About this task: Please format the part of the entries that opens with the line containing "サンライトパストラル五番街のホームページです（千葉県松戸市新松戸にある" and closes with the line containing "एक तू है जो हम को बंदा भी न माने।।" as a JSON list of strings, one string per line. Skip blank lines and leave the pictures out.

⟨

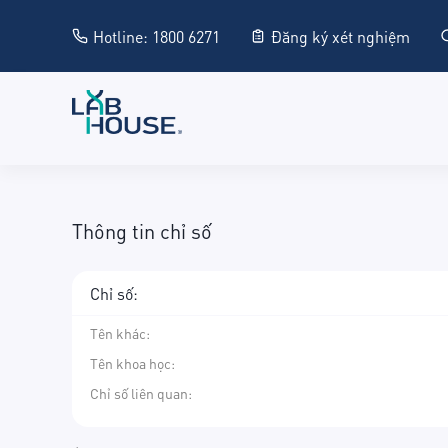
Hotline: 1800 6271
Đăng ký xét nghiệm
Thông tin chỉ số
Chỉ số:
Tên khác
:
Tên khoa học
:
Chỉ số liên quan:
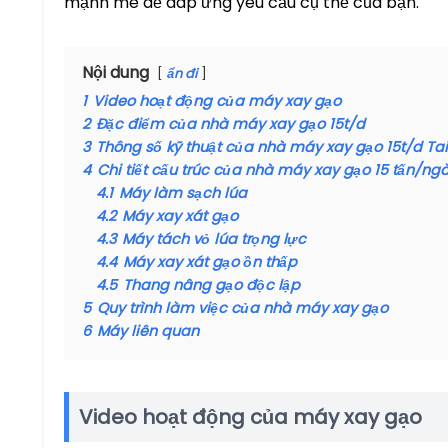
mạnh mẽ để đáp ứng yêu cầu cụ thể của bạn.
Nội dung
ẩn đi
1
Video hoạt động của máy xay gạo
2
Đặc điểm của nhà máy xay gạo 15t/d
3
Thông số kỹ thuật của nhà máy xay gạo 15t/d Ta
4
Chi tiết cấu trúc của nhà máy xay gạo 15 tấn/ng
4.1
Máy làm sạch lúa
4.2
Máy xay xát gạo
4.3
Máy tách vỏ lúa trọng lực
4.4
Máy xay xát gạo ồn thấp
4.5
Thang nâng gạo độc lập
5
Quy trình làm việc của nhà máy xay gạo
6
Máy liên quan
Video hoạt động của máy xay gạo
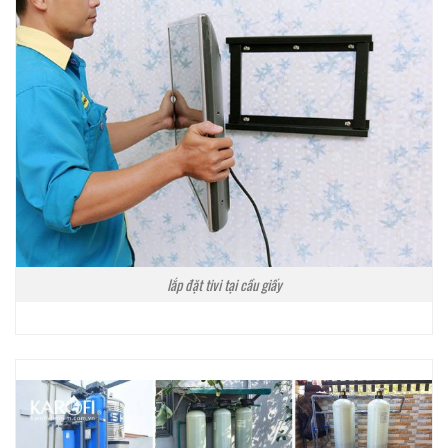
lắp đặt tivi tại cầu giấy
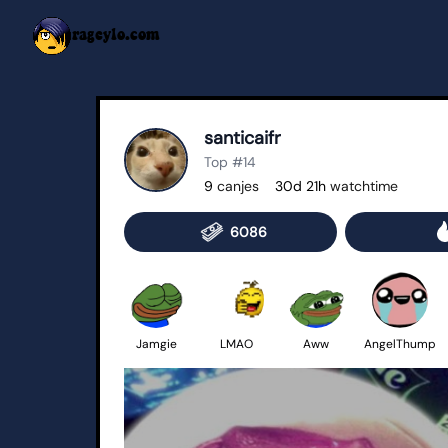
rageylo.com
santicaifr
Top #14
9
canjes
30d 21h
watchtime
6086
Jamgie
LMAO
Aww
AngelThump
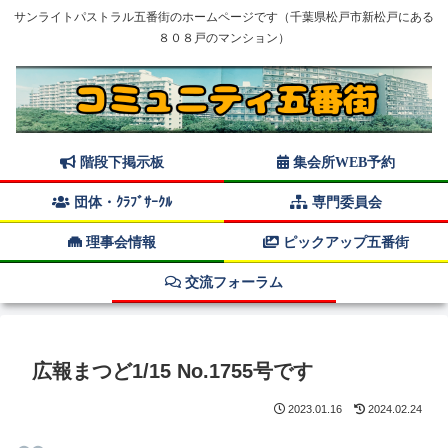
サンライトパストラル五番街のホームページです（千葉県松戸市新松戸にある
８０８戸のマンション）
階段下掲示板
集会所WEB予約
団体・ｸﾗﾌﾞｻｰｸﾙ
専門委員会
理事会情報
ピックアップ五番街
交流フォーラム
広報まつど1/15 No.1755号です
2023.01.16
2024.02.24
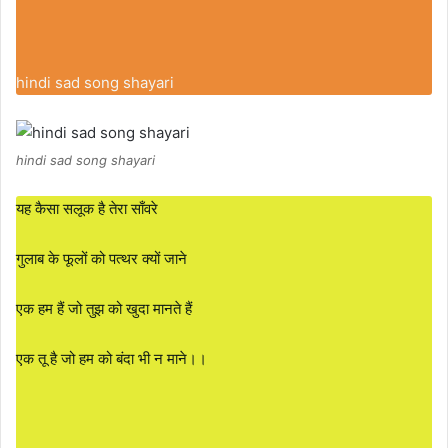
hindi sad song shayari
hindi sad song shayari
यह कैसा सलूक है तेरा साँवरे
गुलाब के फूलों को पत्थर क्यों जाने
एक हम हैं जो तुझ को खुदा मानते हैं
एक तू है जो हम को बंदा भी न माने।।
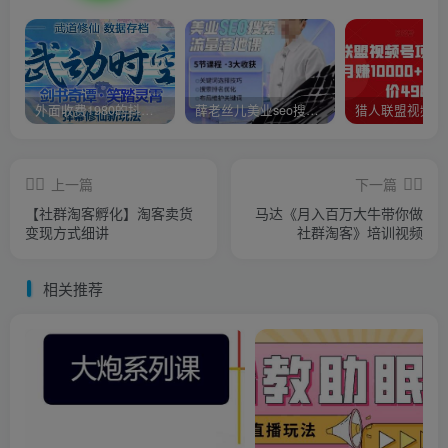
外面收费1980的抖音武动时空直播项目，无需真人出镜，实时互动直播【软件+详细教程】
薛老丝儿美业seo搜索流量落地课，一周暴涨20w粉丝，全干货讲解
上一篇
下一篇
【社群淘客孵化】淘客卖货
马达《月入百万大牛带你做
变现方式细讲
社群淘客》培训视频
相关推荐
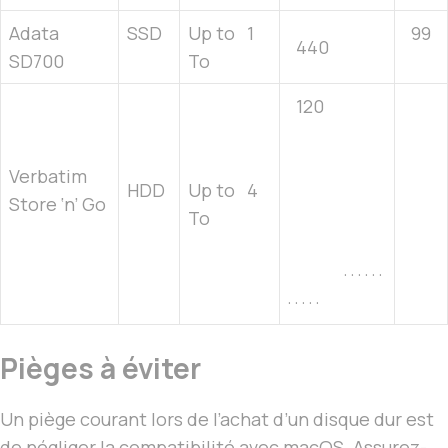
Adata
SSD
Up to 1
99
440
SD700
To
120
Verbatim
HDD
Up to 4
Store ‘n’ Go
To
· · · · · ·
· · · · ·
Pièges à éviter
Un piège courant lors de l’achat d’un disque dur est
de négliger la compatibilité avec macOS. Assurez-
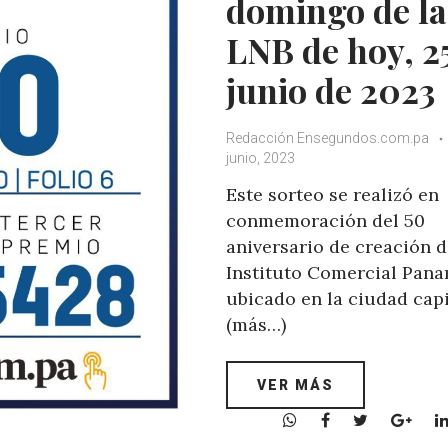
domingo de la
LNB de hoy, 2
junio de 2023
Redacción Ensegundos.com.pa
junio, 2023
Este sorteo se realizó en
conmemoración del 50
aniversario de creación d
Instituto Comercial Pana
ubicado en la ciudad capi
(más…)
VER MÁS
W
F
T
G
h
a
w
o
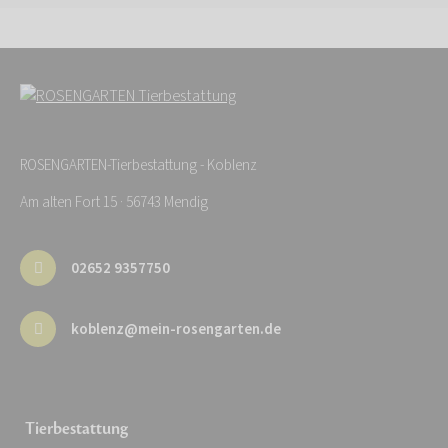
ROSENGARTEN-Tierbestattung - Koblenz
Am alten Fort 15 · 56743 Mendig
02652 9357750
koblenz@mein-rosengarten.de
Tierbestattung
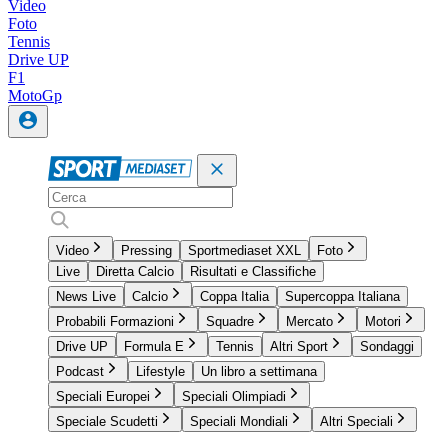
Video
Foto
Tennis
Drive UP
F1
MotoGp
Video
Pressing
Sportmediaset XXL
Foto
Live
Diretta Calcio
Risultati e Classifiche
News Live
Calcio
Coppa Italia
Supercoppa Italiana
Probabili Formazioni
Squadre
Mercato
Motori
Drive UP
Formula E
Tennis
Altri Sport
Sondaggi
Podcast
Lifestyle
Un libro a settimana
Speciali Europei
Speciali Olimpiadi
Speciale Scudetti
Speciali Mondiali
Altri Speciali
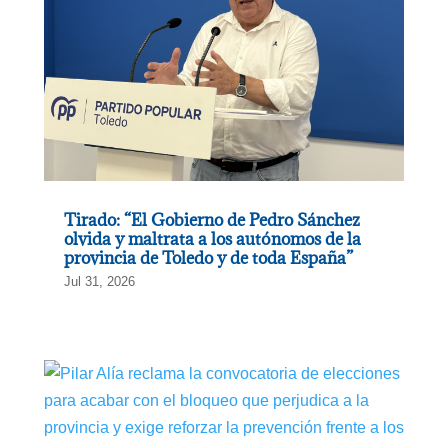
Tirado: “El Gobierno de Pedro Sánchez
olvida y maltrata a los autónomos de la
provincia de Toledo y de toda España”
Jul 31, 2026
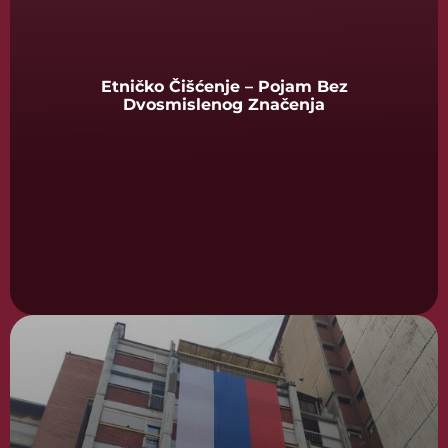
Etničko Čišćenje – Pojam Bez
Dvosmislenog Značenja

⟩

Worked solution:
[
  "サンライトパストラル五番街のホームページです（千葉県松戸市新松戸にある",
  "８０８戸のマンション）",
  "階段下掲示板",
  "集会所WEB予約",
  "団体・ｸﾗﾌﾞｻｰｸﾙ",
  "専門委員会",
  "理事会情報",
  "ピックアップ五番街",
  "交流フォーラム",
  "広報まつど1/15 No.1755号です",
  "2023.01.16",
  "2024.02.24",
  "hindi sad song shayari",
  "hindi sad song shayari",
  "यह कैसा सलूक है तेरा साँवरे",
  "गुलाब के फूलों को पत्थर क्यों जाने",
  "एक हम हैं जो तुझ को खुदा मानते हैं",
  "एक तू है जो हम को बंदा भी न माने।।"
]